__Task description__:
Across the records below, how many lines contain the string "olarak"? Give the number by itself.

__Collected data__:
________________________

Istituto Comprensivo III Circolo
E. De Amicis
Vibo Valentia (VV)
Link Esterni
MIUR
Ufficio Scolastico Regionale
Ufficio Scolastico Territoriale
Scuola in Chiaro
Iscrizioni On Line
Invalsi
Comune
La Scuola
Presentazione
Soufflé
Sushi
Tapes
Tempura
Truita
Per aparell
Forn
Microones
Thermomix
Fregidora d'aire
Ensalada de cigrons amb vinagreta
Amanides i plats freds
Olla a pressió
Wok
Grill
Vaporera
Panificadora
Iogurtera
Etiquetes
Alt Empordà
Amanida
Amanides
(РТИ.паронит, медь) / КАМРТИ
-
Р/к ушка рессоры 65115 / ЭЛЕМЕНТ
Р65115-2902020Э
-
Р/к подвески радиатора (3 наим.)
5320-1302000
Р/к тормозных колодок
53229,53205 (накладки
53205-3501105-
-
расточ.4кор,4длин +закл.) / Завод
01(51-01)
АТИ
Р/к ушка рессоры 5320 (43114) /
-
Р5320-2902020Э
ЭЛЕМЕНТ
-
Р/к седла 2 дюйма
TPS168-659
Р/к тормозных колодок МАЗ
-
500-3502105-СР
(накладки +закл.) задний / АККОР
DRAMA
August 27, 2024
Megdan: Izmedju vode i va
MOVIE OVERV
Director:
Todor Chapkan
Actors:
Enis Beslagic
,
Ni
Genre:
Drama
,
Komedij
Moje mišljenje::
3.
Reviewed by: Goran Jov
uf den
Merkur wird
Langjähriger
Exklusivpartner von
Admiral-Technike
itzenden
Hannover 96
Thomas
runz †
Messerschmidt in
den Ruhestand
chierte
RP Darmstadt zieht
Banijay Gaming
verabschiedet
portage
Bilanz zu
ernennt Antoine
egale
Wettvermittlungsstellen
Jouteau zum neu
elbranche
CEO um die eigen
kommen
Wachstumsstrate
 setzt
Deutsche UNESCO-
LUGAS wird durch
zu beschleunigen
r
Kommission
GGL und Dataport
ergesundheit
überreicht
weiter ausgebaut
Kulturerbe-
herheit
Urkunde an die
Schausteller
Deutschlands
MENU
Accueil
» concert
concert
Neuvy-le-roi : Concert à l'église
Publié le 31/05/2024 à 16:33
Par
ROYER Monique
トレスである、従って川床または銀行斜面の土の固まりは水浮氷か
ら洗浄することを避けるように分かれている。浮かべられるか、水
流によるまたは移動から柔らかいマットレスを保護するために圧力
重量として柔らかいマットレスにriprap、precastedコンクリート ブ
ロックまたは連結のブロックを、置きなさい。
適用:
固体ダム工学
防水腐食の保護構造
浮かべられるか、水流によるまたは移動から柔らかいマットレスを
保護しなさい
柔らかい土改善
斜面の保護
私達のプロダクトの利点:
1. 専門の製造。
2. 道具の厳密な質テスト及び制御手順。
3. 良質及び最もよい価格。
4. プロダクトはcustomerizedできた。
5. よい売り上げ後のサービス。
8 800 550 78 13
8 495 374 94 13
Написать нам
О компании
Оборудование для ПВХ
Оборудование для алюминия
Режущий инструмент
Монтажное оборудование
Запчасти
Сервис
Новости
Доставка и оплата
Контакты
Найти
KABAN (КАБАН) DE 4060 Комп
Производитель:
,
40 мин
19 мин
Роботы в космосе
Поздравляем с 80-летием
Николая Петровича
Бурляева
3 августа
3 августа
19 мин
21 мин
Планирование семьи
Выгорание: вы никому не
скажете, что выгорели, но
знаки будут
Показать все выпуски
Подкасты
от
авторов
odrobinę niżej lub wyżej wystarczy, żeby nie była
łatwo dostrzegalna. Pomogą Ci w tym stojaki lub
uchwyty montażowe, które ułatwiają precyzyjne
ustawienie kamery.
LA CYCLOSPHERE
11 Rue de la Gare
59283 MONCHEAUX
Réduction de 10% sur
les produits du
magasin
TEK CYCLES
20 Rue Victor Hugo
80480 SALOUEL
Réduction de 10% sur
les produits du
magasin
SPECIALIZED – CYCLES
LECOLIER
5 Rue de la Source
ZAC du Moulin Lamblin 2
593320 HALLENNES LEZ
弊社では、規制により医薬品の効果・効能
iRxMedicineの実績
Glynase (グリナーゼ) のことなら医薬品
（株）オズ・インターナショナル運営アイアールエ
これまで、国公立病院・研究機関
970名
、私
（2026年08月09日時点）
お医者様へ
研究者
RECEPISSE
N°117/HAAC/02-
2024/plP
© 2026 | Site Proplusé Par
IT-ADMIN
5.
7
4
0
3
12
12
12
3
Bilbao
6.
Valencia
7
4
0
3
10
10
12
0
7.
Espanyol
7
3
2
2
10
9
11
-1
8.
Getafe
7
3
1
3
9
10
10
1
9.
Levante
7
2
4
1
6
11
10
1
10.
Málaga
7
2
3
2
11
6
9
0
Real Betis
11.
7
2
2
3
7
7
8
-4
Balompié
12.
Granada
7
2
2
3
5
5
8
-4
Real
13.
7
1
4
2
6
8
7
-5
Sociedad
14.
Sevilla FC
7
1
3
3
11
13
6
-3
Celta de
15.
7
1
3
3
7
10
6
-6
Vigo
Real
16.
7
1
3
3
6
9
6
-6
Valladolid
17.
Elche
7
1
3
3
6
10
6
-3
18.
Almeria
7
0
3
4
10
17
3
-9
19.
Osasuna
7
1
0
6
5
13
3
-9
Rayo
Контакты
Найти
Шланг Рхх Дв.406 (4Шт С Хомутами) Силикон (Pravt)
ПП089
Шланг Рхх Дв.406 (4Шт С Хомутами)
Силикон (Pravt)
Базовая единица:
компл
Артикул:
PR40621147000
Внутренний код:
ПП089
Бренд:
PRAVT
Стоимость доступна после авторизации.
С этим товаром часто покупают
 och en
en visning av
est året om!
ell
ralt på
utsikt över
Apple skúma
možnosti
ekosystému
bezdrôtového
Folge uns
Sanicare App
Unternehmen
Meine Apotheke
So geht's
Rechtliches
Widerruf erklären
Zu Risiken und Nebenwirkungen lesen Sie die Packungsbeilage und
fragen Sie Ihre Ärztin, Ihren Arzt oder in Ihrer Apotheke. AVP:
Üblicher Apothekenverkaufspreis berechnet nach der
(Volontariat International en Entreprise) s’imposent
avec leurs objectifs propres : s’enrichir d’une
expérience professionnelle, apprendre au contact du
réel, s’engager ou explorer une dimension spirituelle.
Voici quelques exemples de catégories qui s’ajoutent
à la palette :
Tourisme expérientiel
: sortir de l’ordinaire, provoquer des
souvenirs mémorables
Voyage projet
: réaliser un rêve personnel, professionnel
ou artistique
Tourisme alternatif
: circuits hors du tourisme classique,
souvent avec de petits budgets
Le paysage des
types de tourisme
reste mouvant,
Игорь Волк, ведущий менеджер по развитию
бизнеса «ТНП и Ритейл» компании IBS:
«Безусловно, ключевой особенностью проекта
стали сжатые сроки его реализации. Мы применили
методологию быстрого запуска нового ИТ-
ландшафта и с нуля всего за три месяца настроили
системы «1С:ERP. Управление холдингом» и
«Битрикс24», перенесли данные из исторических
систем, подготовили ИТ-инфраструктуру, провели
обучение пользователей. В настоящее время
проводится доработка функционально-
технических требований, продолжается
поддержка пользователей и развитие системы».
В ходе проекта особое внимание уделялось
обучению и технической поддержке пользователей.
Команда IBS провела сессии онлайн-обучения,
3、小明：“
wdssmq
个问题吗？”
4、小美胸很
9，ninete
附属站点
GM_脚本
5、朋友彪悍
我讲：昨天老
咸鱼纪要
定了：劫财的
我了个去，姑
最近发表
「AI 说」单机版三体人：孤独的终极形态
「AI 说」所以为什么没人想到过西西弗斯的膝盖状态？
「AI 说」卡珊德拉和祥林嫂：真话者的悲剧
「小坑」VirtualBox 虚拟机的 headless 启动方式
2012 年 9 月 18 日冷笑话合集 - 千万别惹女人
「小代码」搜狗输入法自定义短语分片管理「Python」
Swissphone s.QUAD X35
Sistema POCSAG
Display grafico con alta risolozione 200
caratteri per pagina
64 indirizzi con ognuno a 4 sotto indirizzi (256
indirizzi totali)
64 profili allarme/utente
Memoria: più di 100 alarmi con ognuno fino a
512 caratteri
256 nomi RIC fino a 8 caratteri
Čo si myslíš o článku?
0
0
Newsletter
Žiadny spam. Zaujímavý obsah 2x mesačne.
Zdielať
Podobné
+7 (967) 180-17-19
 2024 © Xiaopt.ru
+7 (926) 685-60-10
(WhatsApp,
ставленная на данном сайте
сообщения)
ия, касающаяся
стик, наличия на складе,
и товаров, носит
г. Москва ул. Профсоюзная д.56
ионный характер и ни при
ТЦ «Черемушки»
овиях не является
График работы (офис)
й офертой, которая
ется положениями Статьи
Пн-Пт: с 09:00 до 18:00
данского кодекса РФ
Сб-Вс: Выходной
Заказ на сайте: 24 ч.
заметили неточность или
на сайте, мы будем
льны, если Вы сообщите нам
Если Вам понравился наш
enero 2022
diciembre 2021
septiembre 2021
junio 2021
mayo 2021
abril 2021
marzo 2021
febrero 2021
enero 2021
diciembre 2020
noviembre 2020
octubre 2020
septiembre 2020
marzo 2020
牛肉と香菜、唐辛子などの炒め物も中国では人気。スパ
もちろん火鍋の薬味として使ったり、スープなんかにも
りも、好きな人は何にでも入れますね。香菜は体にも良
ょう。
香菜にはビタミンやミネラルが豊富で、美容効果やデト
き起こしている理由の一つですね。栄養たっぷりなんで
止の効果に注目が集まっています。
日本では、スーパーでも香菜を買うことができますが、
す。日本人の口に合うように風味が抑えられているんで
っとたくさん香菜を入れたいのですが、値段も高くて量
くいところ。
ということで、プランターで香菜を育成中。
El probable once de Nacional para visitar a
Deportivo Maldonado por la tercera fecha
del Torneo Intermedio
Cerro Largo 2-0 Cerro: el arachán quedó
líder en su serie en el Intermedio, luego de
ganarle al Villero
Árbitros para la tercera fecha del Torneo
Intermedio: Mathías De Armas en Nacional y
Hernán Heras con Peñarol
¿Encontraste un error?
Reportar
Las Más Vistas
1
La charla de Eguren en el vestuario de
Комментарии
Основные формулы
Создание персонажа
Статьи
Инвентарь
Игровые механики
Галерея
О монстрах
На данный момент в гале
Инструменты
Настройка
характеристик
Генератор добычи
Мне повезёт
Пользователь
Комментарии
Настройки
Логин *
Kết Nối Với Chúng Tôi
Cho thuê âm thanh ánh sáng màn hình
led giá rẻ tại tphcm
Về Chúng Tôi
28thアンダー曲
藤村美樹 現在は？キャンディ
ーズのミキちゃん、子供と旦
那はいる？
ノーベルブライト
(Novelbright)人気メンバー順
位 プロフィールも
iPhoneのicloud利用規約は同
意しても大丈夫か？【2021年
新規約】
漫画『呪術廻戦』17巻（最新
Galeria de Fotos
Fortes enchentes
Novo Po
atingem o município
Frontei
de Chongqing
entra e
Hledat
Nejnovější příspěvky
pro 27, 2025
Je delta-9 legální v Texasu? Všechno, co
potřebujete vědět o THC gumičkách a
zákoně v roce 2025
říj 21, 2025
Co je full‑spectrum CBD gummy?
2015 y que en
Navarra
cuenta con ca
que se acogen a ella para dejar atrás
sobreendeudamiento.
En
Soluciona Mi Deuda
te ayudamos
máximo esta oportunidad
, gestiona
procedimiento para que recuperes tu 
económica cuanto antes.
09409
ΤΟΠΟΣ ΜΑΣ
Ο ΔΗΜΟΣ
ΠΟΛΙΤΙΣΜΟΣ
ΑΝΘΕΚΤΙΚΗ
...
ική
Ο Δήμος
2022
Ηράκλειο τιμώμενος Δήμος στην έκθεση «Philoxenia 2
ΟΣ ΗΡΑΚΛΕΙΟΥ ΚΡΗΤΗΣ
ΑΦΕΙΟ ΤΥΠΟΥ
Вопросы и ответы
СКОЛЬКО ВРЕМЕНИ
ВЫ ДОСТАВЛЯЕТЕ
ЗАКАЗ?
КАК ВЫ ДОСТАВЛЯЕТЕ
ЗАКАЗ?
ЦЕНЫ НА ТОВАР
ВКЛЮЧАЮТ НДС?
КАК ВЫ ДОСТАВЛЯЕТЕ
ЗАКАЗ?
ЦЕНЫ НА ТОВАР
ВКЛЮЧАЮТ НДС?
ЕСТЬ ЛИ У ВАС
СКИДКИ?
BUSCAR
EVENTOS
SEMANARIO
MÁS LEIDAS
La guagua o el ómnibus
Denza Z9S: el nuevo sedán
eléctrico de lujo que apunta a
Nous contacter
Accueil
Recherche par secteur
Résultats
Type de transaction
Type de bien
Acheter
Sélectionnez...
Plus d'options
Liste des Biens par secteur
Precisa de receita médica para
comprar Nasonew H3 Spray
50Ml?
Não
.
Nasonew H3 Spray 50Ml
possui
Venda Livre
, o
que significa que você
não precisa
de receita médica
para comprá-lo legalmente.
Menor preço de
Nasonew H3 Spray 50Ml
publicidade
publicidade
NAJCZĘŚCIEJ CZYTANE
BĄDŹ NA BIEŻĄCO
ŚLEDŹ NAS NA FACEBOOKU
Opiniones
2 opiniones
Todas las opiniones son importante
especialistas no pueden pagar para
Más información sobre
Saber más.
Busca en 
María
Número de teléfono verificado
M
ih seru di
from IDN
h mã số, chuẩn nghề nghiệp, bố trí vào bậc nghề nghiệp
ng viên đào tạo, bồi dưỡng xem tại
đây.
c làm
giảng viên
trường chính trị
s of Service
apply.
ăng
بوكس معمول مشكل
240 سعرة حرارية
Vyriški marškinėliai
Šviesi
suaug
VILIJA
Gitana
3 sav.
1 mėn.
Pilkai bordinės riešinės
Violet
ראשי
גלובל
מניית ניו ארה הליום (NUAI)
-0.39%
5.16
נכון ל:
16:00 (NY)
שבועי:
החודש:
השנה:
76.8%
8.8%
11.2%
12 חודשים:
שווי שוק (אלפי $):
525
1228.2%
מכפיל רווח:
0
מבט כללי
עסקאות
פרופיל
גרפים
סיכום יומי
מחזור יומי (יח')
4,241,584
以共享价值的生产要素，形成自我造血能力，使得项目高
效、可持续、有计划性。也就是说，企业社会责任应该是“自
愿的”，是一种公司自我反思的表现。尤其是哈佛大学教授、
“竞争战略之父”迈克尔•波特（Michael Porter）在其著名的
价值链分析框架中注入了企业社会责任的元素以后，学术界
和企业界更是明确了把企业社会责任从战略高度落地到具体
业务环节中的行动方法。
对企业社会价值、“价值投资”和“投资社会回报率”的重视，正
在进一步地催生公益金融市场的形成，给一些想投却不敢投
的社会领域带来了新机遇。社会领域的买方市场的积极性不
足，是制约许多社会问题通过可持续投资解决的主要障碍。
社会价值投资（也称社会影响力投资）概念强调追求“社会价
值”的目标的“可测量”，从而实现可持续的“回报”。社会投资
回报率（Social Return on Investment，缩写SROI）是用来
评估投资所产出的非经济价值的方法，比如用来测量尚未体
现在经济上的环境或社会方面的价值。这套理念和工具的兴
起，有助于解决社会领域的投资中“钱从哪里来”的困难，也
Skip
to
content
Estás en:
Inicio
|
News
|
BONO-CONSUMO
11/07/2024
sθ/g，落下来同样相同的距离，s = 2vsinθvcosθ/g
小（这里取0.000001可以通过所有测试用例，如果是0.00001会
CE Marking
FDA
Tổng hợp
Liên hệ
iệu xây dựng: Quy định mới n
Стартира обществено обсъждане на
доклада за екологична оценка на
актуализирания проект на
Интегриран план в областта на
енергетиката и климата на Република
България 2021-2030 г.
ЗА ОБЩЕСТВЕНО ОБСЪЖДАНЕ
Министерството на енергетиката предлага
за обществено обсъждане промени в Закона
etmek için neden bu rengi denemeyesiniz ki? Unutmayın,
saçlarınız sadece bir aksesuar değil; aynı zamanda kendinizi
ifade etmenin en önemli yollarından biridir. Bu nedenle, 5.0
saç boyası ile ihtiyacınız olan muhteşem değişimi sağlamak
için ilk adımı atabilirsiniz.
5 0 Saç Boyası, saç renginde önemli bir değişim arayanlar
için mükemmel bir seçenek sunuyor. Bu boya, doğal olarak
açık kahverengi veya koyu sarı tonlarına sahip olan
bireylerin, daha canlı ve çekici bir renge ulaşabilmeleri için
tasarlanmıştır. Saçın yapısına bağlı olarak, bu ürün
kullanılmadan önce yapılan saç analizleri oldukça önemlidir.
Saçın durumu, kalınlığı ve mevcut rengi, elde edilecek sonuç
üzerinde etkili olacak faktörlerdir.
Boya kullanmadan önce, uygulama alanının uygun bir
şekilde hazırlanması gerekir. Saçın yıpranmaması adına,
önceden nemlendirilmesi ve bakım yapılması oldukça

________________________

__Response area__:
2